Today, we are making public the complication rates of nearly 17,000 surgeons nationwide. Patients will be able to weigh surgeons' past performance as they make what can be a life-and-death decision. Doctors themselves can see where they stand relative to their peers.
The numbers show that the stark differences that Stiles confronted at Citrus Memorial are commonplace across America. Yet many hospitals don't track the complication rates of individual surgeons and use that data to force improvements. And neither does the government.
A small share of doctors, 11 percent, accounted for about 25 percent of the complications. Hundreds of surgeons across the country had rates double and triple the national average. Every day, surgeons with the highest complication rates in our analysis are performing operations in hospitals nationwide.
Subpar performers work even at academic medical centers considered among the nation's best.

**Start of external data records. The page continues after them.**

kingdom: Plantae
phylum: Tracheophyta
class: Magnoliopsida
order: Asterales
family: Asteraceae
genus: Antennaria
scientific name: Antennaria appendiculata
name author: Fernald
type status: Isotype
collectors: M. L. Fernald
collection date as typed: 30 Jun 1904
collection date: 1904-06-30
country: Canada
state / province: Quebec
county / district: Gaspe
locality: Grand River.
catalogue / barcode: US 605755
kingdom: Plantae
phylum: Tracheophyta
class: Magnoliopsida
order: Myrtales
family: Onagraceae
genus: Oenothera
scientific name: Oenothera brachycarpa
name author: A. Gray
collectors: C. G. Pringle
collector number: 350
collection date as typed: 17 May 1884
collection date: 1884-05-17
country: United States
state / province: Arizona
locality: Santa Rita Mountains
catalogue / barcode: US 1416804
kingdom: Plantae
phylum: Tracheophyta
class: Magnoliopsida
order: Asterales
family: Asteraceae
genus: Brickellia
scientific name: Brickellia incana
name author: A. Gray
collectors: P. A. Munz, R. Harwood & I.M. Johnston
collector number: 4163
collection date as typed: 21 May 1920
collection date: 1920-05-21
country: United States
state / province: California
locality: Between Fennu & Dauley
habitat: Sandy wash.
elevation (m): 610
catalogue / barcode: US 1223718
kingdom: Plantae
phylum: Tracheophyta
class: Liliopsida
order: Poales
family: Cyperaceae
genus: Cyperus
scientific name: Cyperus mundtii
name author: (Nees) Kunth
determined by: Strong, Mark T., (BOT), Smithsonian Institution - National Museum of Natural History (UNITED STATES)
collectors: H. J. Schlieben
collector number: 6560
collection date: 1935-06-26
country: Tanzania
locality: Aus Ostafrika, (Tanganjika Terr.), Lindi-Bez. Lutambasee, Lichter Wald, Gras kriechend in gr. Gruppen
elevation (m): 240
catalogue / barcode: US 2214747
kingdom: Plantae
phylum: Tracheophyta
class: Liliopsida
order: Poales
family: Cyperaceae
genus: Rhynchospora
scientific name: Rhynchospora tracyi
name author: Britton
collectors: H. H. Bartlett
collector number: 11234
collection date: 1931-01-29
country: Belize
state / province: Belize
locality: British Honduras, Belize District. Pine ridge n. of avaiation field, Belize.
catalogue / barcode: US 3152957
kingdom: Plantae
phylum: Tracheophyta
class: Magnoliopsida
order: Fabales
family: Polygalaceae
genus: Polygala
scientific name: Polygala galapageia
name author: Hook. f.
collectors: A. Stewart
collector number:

A surgeon with one of the nation's highest complication rates for prostate removals in our analysis operates at Baltimore's Johns Hopkins Hospital, a national powerhouse known for its research on patient safety. He alone had more complications than all 10 of his colleagues combined — though they performed nine times as many of the same procedures.
By contrast, some of the nation's best results for knee replacements were turned in by a surgeon at a small-town clinic in Alabama who insists on personally handling even the most menial aspects of each patient's surgery and follow-up care.